═════ Source information ═════
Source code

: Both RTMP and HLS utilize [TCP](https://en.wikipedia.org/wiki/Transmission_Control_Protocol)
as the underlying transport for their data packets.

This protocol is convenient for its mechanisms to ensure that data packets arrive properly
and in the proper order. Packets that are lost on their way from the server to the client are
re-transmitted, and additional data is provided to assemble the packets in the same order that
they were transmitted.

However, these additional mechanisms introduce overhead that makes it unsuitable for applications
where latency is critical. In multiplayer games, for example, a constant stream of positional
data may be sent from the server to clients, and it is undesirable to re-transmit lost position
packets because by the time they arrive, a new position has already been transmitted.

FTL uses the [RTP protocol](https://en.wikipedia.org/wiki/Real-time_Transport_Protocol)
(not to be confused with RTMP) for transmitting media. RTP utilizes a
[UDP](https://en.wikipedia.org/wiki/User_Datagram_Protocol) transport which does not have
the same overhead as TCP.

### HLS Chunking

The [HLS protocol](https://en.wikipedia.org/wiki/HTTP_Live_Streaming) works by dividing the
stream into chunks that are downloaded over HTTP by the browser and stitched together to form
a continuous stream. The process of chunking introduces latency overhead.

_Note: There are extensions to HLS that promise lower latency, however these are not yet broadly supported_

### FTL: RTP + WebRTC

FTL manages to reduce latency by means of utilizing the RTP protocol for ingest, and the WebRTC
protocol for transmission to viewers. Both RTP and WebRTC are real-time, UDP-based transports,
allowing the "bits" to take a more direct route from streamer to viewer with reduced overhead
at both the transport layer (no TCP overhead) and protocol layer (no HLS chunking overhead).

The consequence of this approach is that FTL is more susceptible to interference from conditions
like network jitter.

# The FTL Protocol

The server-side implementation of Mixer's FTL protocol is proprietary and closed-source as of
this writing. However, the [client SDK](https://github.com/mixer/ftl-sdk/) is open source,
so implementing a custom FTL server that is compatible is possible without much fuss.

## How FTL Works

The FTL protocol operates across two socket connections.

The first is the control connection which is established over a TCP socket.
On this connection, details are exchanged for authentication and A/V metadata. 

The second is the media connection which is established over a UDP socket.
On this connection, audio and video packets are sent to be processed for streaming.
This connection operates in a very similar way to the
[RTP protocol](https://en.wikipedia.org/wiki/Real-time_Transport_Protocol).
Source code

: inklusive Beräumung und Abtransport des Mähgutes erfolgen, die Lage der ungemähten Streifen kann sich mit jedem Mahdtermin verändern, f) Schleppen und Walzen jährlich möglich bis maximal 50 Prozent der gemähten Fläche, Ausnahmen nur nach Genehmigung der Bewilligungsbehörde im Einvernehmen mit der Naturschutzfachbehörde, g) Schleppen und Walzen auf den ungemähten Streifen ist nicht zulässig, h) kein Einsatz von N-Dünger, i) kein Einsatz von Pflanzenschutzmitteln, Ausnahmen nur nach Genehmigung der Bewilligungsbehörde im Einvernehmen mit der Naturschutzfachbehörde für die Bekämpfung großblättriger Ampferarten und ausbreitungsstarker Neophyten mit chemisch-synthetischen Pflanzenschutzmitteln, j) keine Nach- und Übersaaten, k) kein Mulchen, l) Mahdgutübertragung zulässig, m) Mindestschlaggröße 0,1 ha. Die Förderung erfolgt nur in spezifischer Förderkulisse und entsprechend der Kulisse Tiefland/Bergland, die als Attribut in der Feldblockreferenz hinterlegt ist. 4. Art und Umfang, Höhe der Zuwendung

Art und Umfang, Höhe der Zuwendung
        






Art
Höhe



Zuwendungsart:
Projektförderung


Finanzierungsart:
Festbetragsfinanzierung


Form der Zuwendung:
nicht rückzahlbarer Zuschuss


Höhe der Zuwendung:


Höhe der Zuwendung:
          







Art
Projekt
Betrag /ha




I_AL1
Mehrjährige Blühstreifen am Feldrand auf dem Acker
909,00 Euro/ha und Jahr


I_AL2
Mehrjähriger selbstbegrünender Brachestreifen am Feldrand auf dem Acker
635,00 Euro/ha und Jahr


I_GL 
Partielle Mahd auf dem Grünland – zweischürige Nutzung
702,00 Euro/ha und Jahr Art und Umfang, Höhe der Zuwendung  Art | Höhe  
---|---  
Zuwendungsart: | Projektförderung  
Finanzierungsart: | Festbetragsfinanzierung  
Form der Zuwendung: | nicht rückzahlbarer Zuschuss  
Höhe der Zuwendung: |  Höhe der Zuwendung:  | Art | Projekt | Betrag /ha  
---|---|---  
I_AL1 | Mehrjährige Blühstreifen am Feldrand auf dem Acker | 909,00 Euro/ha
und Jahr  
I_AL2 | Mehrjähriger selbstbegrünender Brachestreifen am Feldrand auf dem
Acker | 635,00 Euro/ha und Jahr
═════
◆ Task prompt: Copy every one of the lines above without changing anything.

◆ Task response:
Source code

: Both RTMP and HLS utilize [TCP](https://en.wikipedia.org/wiki/Transmission_Control_Protocol)
as the underlying transport for their data packets.

This protocol is convenient for its mechanisms to ensure that data packets arrive properly
and in the proper order. Packets that are lost on their way from the server to the client are
re-transmitted, and additional data is provided to assemble the packets in the same order that
they were transmitted.

However, these additional mechanisms introduce overhead that makes it unsuitable for applications
where latency is critical. In multiplayer games, for example, a constant stream of positional
data may be sent from the server to clients, and it is undesirable to re-transmit lost position
packets because by the time they arrive, a new position has already been transmitted.

FTL uses the [RTP protocol](https://en.wikipedia.org/wiki/Real-time_Transport_Protocol)
(not to be confused with RTMP) for transmitting media. RTP utilizes a
[UDP](https://en.wikipedia.org/wiki/User_Datagram_Protocol) transport which does not have
the same overhead as TCP.

### HLS Chunking

The [HLS protocol](https://en.wikipedia.org/wiki/HTTP_Live_Streaming) works by dividing the
stream into chunks that are downloaded over HTTP by the browser and stitched together to form
a continuous stream. The process of chunking introduces latency overhead.

_Note: There are extensions to HLS that promise lower latency, however these are not yet broadly supported_

### FTL: RTP + WebRTC

FTL manages to reduce latency by means of utilizing the RTP protocol for ingest, and the WebRTC
protocol for transmission to viewers. Both RTP and WebRTC are real-time, UDP-based transports,
allowing the "bits" to take a more direct route from streamer to viewer with reduced overhead
at both the transport layer (no TCP overhead) and protocol layer (no HLS chunking overhead).

The consequence of this approach is that FTL is more susceptible to interference from conditions
like network jitter.

# The FTL Protocol

The server-side implementation of Mixer's FTL protocol is proprietary and closed-source as of
this writing. However, the [client SDK](https://github.com/mixer/ftl-sdk/) is open source,
so implementing a custom FTL server that is compatible is possible without much fuss.

## How FTL Works

The FTL protocol operates across two socket connections.

The first is the control connection which is established over a TCP socket.
On this connection, details are exchanged for authentication and A/V metadata. 

The second is the media connection which is established over a UDP socket.
On this connection, audio and video packets are sent to be processed for streaming.
This connection operates in a very similar way to the
[RTP protocol](https://en.wikipedia.org/wiki/Real-time_Transport_Protocol).
Source code

: inklusive Beräumung und Abtransport des Mähgutes erfolgen, die Lage der ungemähten Streifen kann sich mit jedem Mahdtermin verändern, f) Schleppen und Walzen jährlich möglich bis maximal 50 Prozent der gemähten Fläche, Ausnahmen nur nach Genehmigung der Bewilligungsbehörde im Einvernehmen mit der Naturschutzfachbehörde, g) Schleppen und Walzen auf den ungemähten Streifen ist nicht zulässig, h) kein Einsatz von N-Dünger, i) kein Einsatz von Pflanzenschutzmitteln, Ausnahmen nur nach Genehmigung der Bewilligungsbehörde im Einvernehmen mit der Naturschutzfachbehörde für die Bekämpfung großblättriger Ampferarten und ausbreitungsstarker Neophyten mit chemisch-synthetischen Pflanzenschutzmitteln, j) keine Nach- und Übersaaten, k) kein Mulchen, l) Mahdgutübertragung zulässig, m) Mindestschlaggröße 0,1 ha. Die Förderung erfolgt nur in spezifischer Förderkulisse und entsprechend der Kulisse Tiefland/Bergland, die als Attribut in der Feldblockreferenz hinterlegt ist. 4. Art und Umfang, Höhe der Zuwendung

Art und Umfang, Höhe der Zuwendung
        






Art
Höhe



Zuwendungsart:
Projektförderung


Finanzierungsart:
Festbetragsfinanzierung


Form der Zuwendung:
nicht rückzahlbarer Zuschuss


Höhe der Zuwendung:


Höhe der Zuwendung:
          







Art
Projekt
Betrag /ha




I_AL1
Mehrjährige Blühstreifen am Feldrand auf dem Acker
909,00 Euro/ha und Jahr


I_AL2
Mehrjähriger selbstbegrünender Brachestreifen am Feldrand auf dem Acker
635,00 Euro/ha und Jahr


I_GL 
Partielle Mahd auf dem Grünland – zweischürige Nutzung
702,00 Euro/ha und Jahr Art und Umfang, Höhe der Zuwendung  Art | Höhe  
---|---  
Zuwendungsart: | Projektförderung  
Finanzierungsart: | Festbetragsfinanzierung  
Form der Zuwendung: | nicht rückzahlbarer Zuschuss  
Höhe der Zuwendung: |  Höhe der Zuwendung:  | Art | Projekt | Betrag /ha  
---|---|---  
I_AL1 | Mehrjährige Blühstreifen am Feldrand auf dem Acker | 909,00 Euro/ha
und Jahr  
I_AL2 | Mehrjähriger selbstbegrünender Brachestreifen am Feldrand auf dem
Acker | 635,00 Euro/ha und Jahr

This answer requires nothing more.